Die kommunale Infrastruktur ist der Schlüssel zur Transformation. Wieso Kommunen jetzt investieren sollten und wie ein neues Förderprogramm dabei unterstützt, erzählt Johanna Antonie Tjaden-Schulte, Mitglied des Vorstands bei der NRW.BANK.

Kommunal Direkt: Frau Tjaden-Schulte, viele Kommunen berichten derzeit von einem enormen Investitionsdruck. Wie stellt sich die Lage aus Ihrer Sicht dar?
Johanna Antonie Tjaden-Schulte: Die Kommunen stehen aktuell vor einer ganzen Reihe Herausforderungen.
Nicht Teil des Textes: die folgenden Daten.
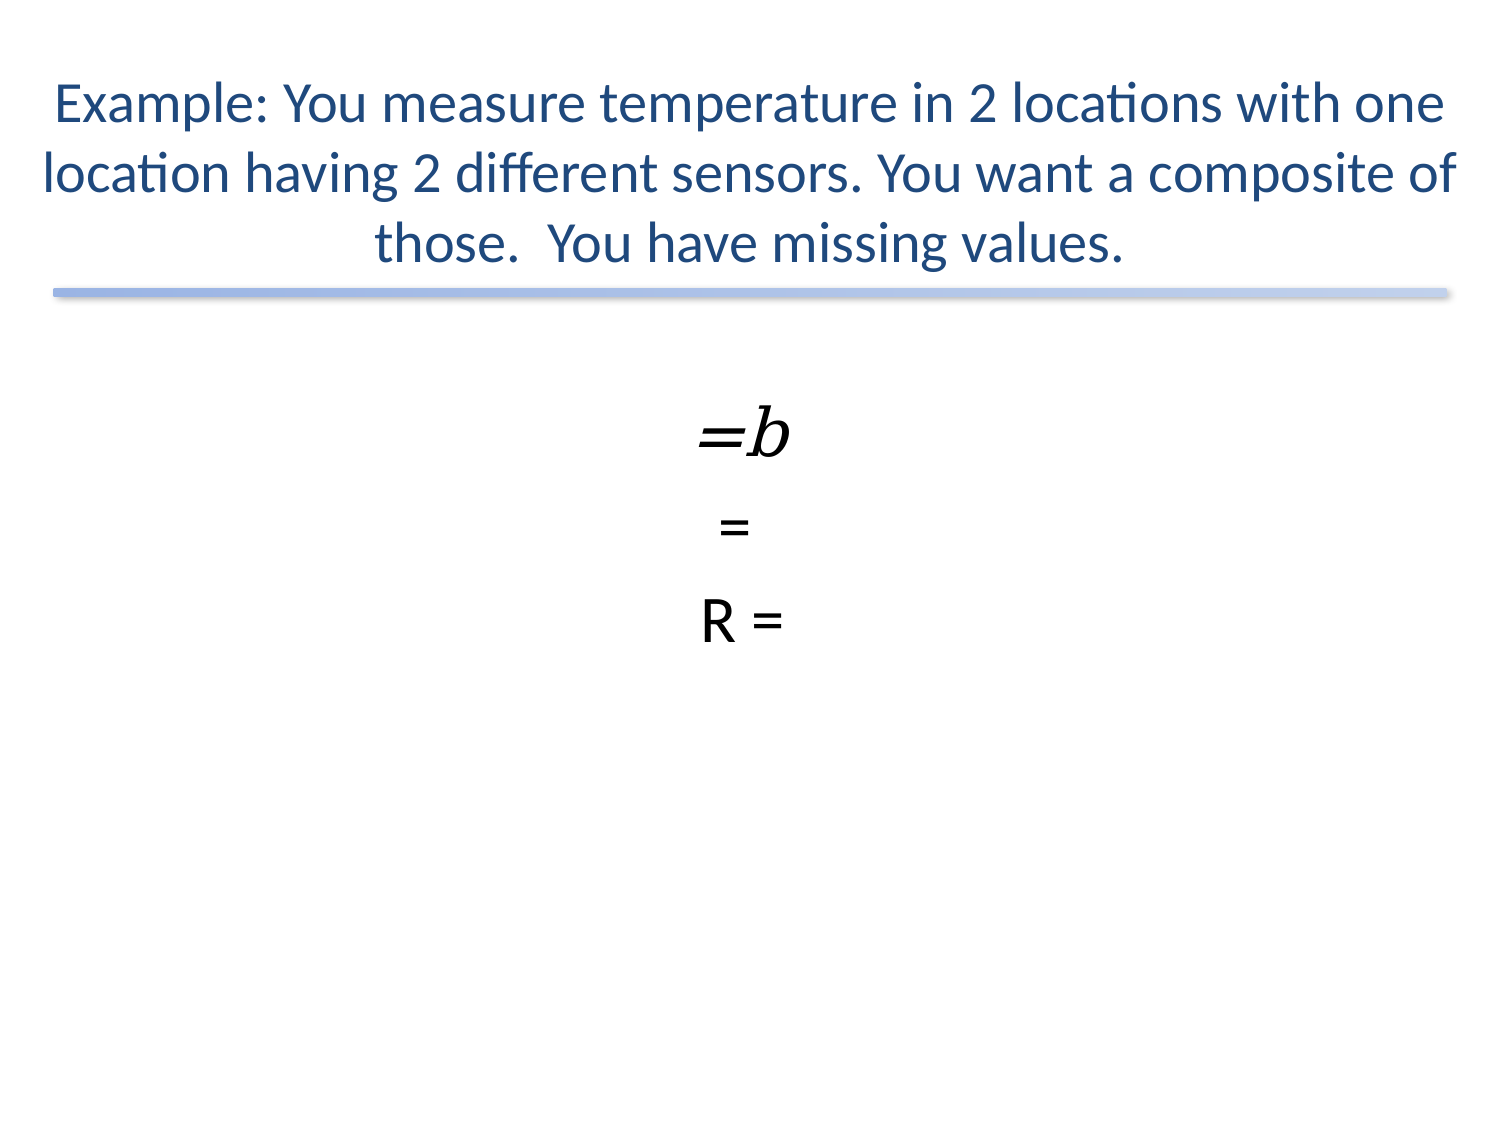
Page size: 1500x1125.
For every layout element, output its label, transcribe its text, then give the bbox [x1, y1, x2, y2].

text_box Example: You measure temperature in 2 locations with one location having 2 different sensors. You want a composite of those. You have missing values. [0, 75, 1500, 263]
text_box [52, 287, 1448, 298]
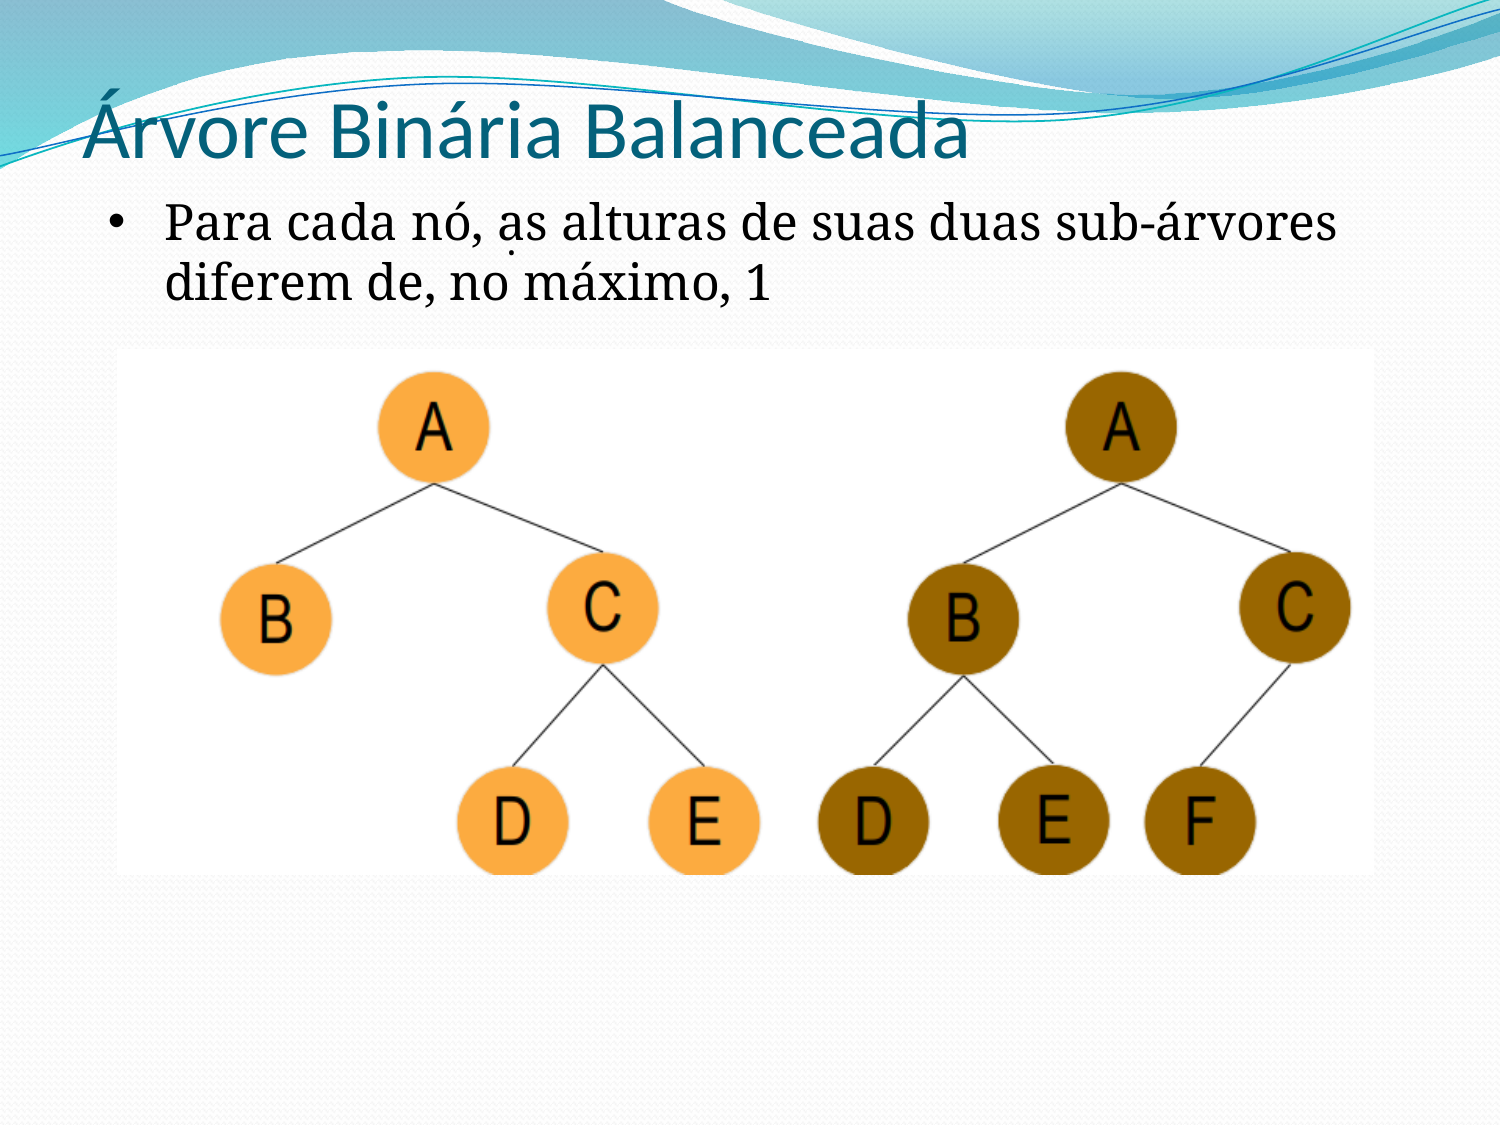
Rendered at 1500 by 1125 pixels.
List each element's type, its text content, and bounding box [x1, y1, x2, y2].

picture [117, 349, 1375, 876]
text_box [110, 350, 1381, 888]
title Árvore Binária Balanceada [82, 35, 1432, 176]
text_box Para cada nó, as alturas de suas duas sub-árvores diferem de, no máximo, 1 [92, 183, 1443, 964]
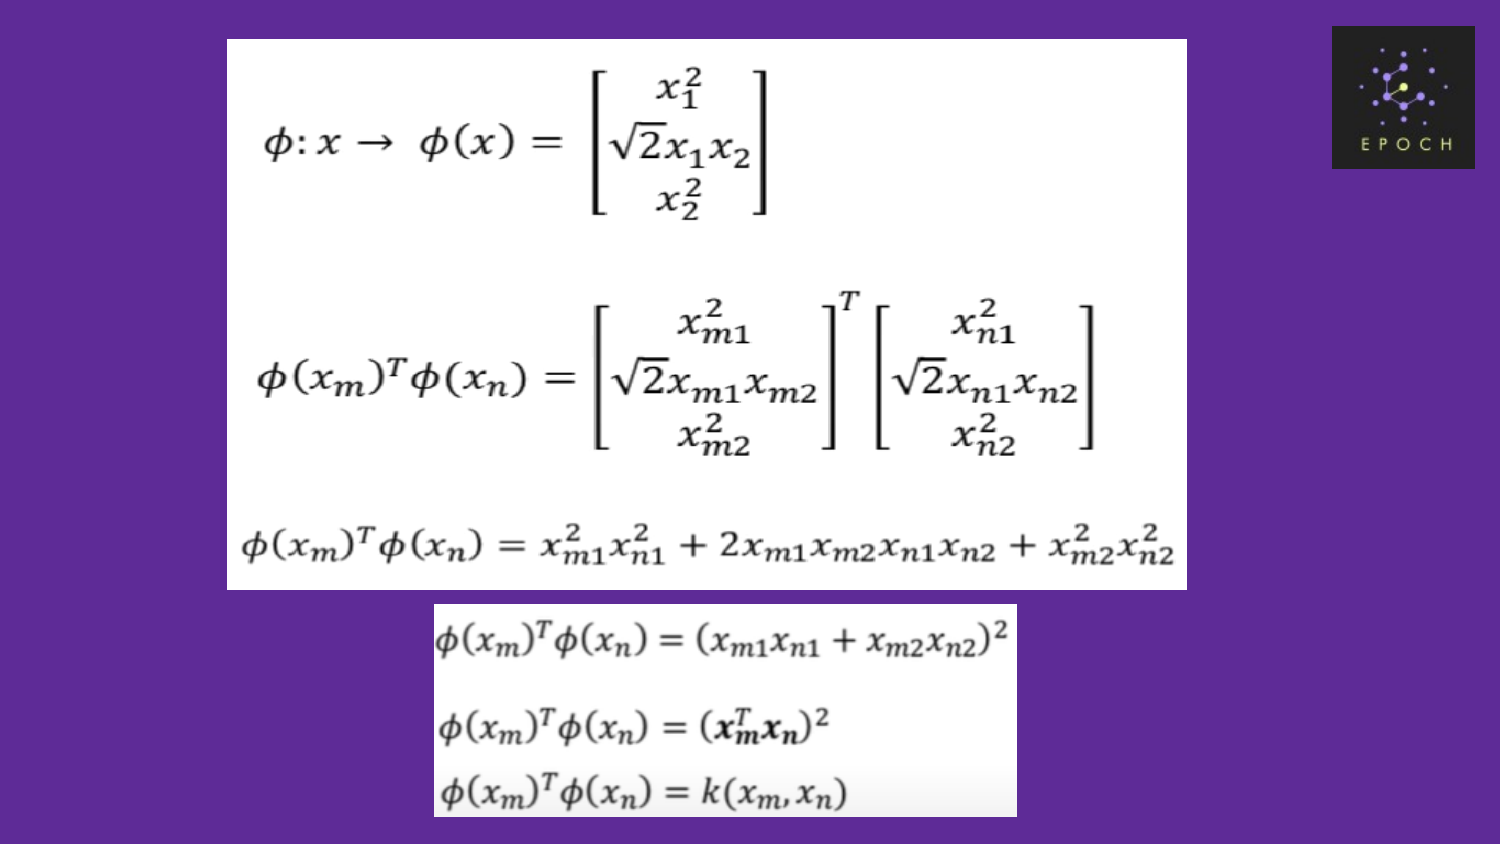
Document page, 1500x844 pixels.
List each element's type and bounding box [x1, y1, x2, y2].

Infrastruktur, die teilweise seit Jahrzehnten genutzt wird, muss modernisiert werden – Straßen, Brücken Schulgebäude – die Liste ist lang. Gleichzeitig steigen die Erwartungen an Klimaschutz, Digitalisierung und leistungsfähige öffentliche Dienstleistungen. Das alles fällt in eine Zeit, in der Haushalte vieler Städte und Gemeinden stark belastet sind. Der Investitionsrückstand ist entsprechend groß: Laut KfW-Kommunalpanel liegt er inzwischen bei 215,7 Milliarden Euro – ein Anstieg von fast 16 Prozent gegenüber dem Vorjahr. Das zeigt, wie dringend gehandelt werden muss.
Kommunal Direkt: Neben klassischen Infrastrukturprojekten rückt zunehmend auch das Thema Sicherheit in den Fokus. Warum sollten Kommunen hier stärker investieren?
Tjaden-Schulte: Sicherheit und Resilienz gewinnen für Kommunen zunehmend an Bedeutung. Dazu zählen etwa ein leistungsfähiger Katastrophenschutz, moderne Ausstattung für Feuerwehr und Rettungsdienste sowie stabile Energie-, Wasser- und IT-Infrastrukturen. Gerade Cyberangriffe auf kommunale Einrichtungen zeigen, wie wichtig sichere digitale Systeme sind.
Kommunal Direkt: Welche Rolle spielen Infrastrukturinvestitionen für die Transformation der Wirtschaft?
Tjaden-Schulte: Eine sehr große. Ein Beispiel: Allein der Ausbau der Ladeinfrastruktur soll in Deutschland bis 2030 mehr als eine Million öffentliche Ladepunkte ermöglichen. Dieses Ziel ist Teil der Strategie der Bundesregierung, um Elektromobilität zu steigern und CO₂- Emissionen im Verkehrssektor zu reduzieren. Gleichzeitig schaffen solche Projekte neue Märkte für innovative Technologien.
Kommunal Direkt: Wie können Kommunen diese Investitionen finanziell stemmen?
Tjaden-Schulte: Entscheidend ist, dass Investitionen strategisch geplant werden. Kommunale Investitionen wirken weit über das einzelne Projekt hinaus. Studien zeigen, dass ein investierter Euro eine gesamtwirtschaftliche Wertschöpfung von rund 1,60 Euro erzeugt. Sie stärken regionale Wirtschaftskreisläufe, schaffen Beschäftigung und erhöhen die Lebensqualität vor Ort. Investitionen schaffen Zukunft. Deshalb verstehen wir uns als Förderbank nicht nur als Kreditgeber, sondern als strategischer Partner der Kommunen.
Kommunal Direkt: Mit NRW.BANK.Kommunal gibt es seit diesem Frühjahr ein neues Förderprogramm. Was ist das Ziel?
Tjaden-Schulte: Wir haben unsere bestehenden Angebote neu gebündelt und ein Programm geschaffen, das Investitionen besonders flexibel unterstützt. Besonders wichtig war uns dabei, Finanzierung stärker als Bestandteil einer integrierten Investitionsstrategie zu denken. Kommunen planen ihre Projekte heute häufig ganzheitlich – etwa, wenn bei einer Schulsanierung gleichzeitig Energieeffizienz, digitale Ausstattung und Barrierefreiheit umgesetzt werden.
Kommunal Direkt: Welche Bedeutung haben solche Investitionen für die Zukunft der Städte und Gemeinden?
Tjaden-Schulte: Die kommenden Jahre werden entscheidend sein. Die Infrastruktur in den Kommunen bildet die Grundlage für wirtschaftliche Entwicklung, soziale Stabilität und Klimaschutz. Wenn Kommunen Schulen modernisieren, Verkehrsnetze erneuern oder ihre Verwaltung digitalisieren, verbessern sie nicht nur die Lebensqualität vor Ort, sondern stärken auch die Zukunftsfähigkeit ihrer Regionen. Genau dabei möchten wir als Förderbank sie langfristig begleiten.